Pop3
TL;DW: Pop3 is the dynamics from ConsoleX.
Pop3 in Airwindows Consolidated under ‘Dynamics’ (CLAP, AU, VST3, LV2)
Pop3.zip (709k) standalone(AU, VST2)
As I work on all the things that go into ConsoleX, now and then it becomes useful to give you a little preview. Pop3 is like that. It’s the latest Airwindows compressor, but also gate, this time.
I hope it’s pretty simple to understand, because in ConsoleX you get two of them per channel/buss, one for the Fire band and one for the Stone band. (if needed, I’ll put out a StoneFire compressor to help you practice that). In this case, it’s a fullrange dynamics processor tailored to my needs with ConsoleX.
For the compression section, Threshold brings down the squish. It doesn’t use makeup gain, so you use it to restrain the sound. Attack and Release work as you’d expect, though Pop3 runs a new sense circuit that’s very transparent in action. The Ratio control is simply a dry/wet: if you have signals peaking really hot, over 0dB, you’ll have to set Ratio to 0 to truly bypass the compression. Since this’ll be available in multiple places on multiple bands it’s designed to be more a ‘glue’ type, though you can run audio really hot into it in order to get an exaggerated result. In the final version you use the Stone and Fire controls to boost post-compression if you want.

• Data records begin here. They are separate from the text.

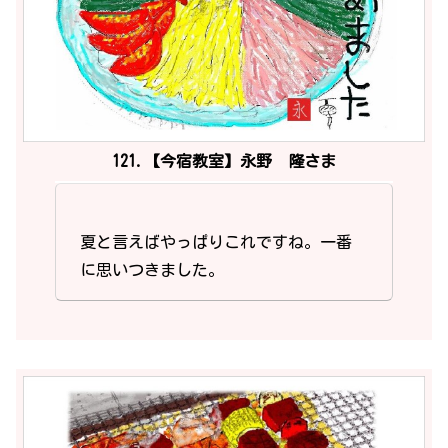
121.【今宿教室】永野 隆さま
夏と言えばやっぱりこれですね。一番
に思いつきました。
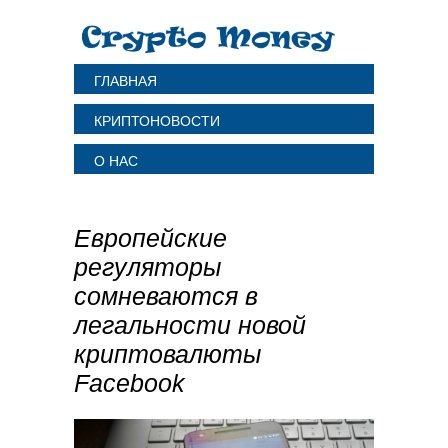
ГЛАВНАЯ
КРИПТОНОВОСТИ
О НАС
Европейские
регуляторы
сомневаются в
легальности новой
криптовалюты
Facebook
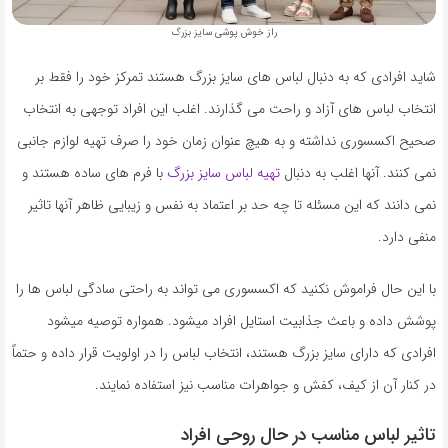
راز خوش پوشی سایز بزرگ
شاید افرادی که به دنبال لباس های سایز بزرگ هستند تمرکز خود را فقط بر
انتخاب لباس های آزاد و راحت می گذارند. اغلب این افراد توجهی به انتخاب
صحیح اکسسوری نداشته و به هیچ عنوان زمان خود را صرف تهیه لوازم جانبی
نمی کنند. آنها اغلب به دنبال
تهیه لباس سایز بزرگ
با فرم های ساده هستند و
نمی دانند که این مسئله تا چه حد بر اعتماد به نفس و زیبایی ظاهر آنها تاثیر
منفی دارد.
با این حال فراموش نکنید که اکسسوری می تواند به راحتی سادگی لباس ها را
پوشش داده و باعث جذابیت استایل افراد میشود. همواره توصیه میشود
افرادی که دارای سایز بزرگ هستند، انتخاب لباس را در اولویت قرار داده و حتماً
در کنار آن از کیف، کفش و جواهرات مناسب نیز استفاده نمایند.
تاثیر لباس مناسب در حال روحی افراد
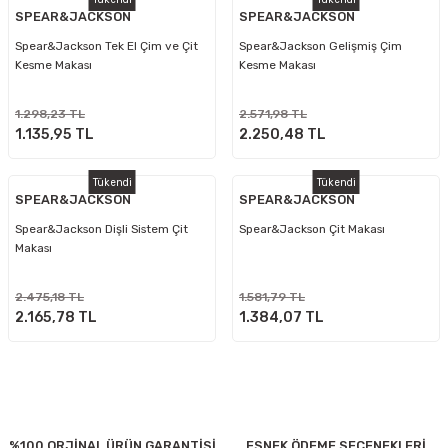
SPEAR&JACKSON
SPEAR&JACKSON
Spear&Jackson Tek El Çim ve Çit
Spear&Jackson Gelişmiş Çim
Kesme Makası
Kesme Makası
1.298,23 TL
2.571,98 TL
1.135,95 TL
2.250,48 TL
Tükendi
Tükendi
SPEAR&JACKSON
SPEAR&JACKSON
Spear&Jackson Dişli Sistem Çit
Spear&Jackson Çit Makası
Makası
2.475,18 TL
1.581,79 TL
2.165,78 TL
1.384,07 TL
%100 ORJİNAL ÜRÜN GARANTİSİ
ESNEK ÖDEME SEÇENEKLERİ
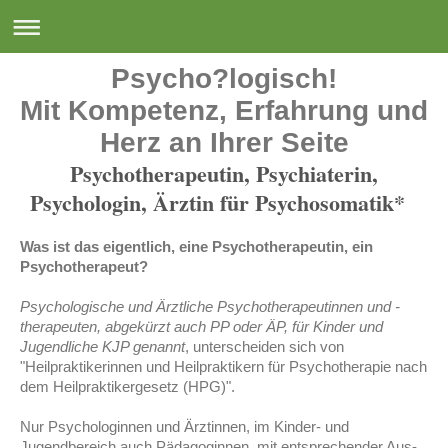
Psycho?logisch!
Mit Kompetenz, Erfahrung und
Herz an Ihrer Seite
Psychotherapeutin, Psychiaterin,
Psychologin, Ärztin für Psychosomatik*
Was ist das eigentlich, eine Psychotherapeutin, ein
Psychotherapeut?
Psychologische und Ärztliche Psychotherapeutinnen und -
therapeuten, abgekürzt auch PP oder ÄP, für Kinder und
Jugendliche KJP genannt
, unterscheiden sich von
"Heilpraktikerinnen und Heilpraktikern für Psychotherapie nach
dem Heilpraktikergesetz (HPG)".
Nur Psychologinnen und Ärztinnen, im Kinder- und
Jugendbereich auch Pädagoginnen, mit entsprechender Aus-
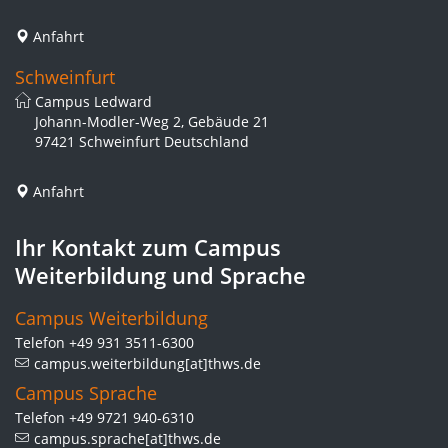
Anfahrt
Schweinfurt
Campus Ledward
Johann-Modler-Weg 2, Gebäude 21
97421 Schweinfurt Deutschland
Anfahrt
Ihr Kontakt zum Campus
Weiterbildung und Sprache
Campus Weiterbildung
Telefon +49 931 3511-6300
campus.weiterbildung[at]thws.de
Campus Sprache
Telefon +49 9721 940-6310
campus.sprache[at]thws.de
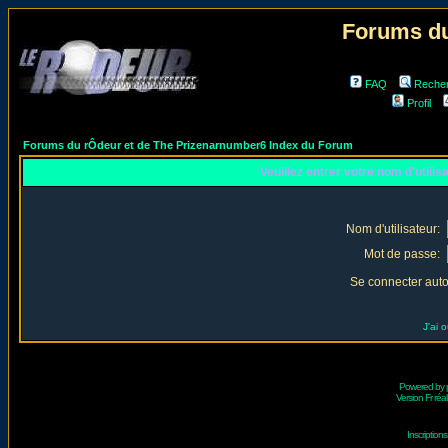
Forums du
FAQ
Reche
Profil
Forums du rÔdeur et de The Prizenarnumber6 Index du Forum
Veuillez entrer votre nom d'utili
Nom d'utilisateur:
Mot de passe:
Se connecter aut
J'ai 
Powered by
Version Fr réal
Inscriptio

The gate section had to be designed into Pop3, like it is in ConsoleX. It triggers off the uncompressed signal, so whatever you do with compression has no effect. It uses its own threshold (coming up from zero) with a release that goes from slow to brutally fast, and a handy Sustain control which stretches out the gating to control whether it’s sputtery or crisp. This gate is good at tightening things up, especially with the sustain feature there as a primary control, and again: works totally independently of the compressor, so you can sculpt those dynamics (or put percussive bumps on things using the gate ratio to dial in the spike and then blend it with the regular signal) and then shape your primary audio to make it more squishy. I found that just kicking in the compressor slightly gives a huge change in texture compared to only using the gate.
I wanted it to be extremely approachable because you deal with two of them in parallel in ConsoleX, and not even with a normal crossover, instead with multiple Kalman filters and a set of parametrics that bypass all the compression (but which are in fact gated, but the different parametrics and the Air band respond to different gates).

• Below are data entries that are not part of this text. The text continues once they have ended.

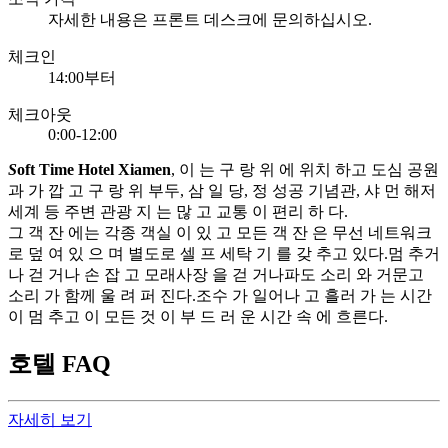
자세한 내용은 프론트 데스크에 문의하십시오.
체크인
14:00부터
체크아웃
0:00-12:00
S
oft Time Hotel Xiamen
, 이 는 구 랑 위 에 위치 하고 도심 공원
과 가 깝 고 구 랑 위 부두, 삼 일 당, 정 성공 기념관, 샤 먼 해저
세계 등 주변 관광 지 는 많 고 교통 이 편리 하 다.
그 객 잔 에는 각종 객실 이 있 고 모든 객 잔 은 무선 네트워크
로 덮 여 있 으 며 별도로 셀 프 세탁 기 를 갖 추고 있다.멈 추거
나 걷 거나 손 잡 고 모래사장 을 걷 거나파도 소리 와 거문고
소리 가 함께 울 려 퍼 진다.조수 가 일어나 고 흘러 가 는 시간
이 멈 추고 이 모든 것 이 부 드 러 운 시간 속 에 흐른다.
호텔 FAQ
자세히 보기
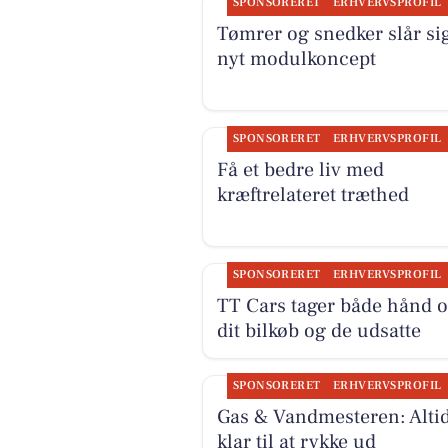
SPONSORERET
ERHVERVSPROFIL
Tømrer og snedker slår si
nyt modulkoncept
SPONSORERET
ERHVERVSPROFIL
Få et bedre liv med
kræftrelateret træthed
SPONSORERET
ERHVERVSPROFIL
TT Cars tager både hånd 
dit bilkøb og de udsatte
SPONSORERET
ERHVERVSPROFIL
Gas & Vandmesteren: Alti
klar til at rykke ud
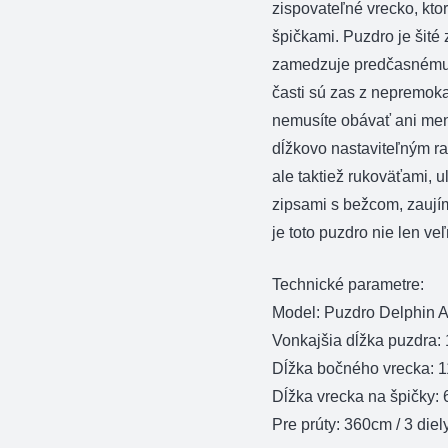
zispovateľné vrecko, kto
špičkami. Puzdro je šité z
zamedzuje predčasnému 
časti sú zas z nepremokav
nemusíte obávať ani me
dĺžkovo nastaviteľným 
ale taktiež rukoväťami, u
zipsami s bežcom, zauj
je toto puzdro nie len ve
Technické parametre:
Model: Puzdro Delphin 
Vonkajšia dĺžka puzdra:
Dĺžka bočného vrecka: 
Dĺžka vrecka na špičky:
Pre prúty: 360cm / 3 diel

The glimpse of ConsoleX interface is only a rough draft: in particular, I gotta add user control over whether that 3D effect is on the knobs at top and bottom. Some people will prefer it flat, some will like the extra room provided by some of the knobs being seen edge-on. Also I have a lot of work to do on the dynamic positioning and reflowing of controls, perhaps with some divider lines to help highlight which knobs went where. Suffice to say, all my days and all my attention are focussed on this now, and I hope it comes out (right now it’s not running properly in my DAW Reaper, so there’s bugfixing too)
Talk to ya later, and I hope you enjoy the chance to come to grips with Pop3.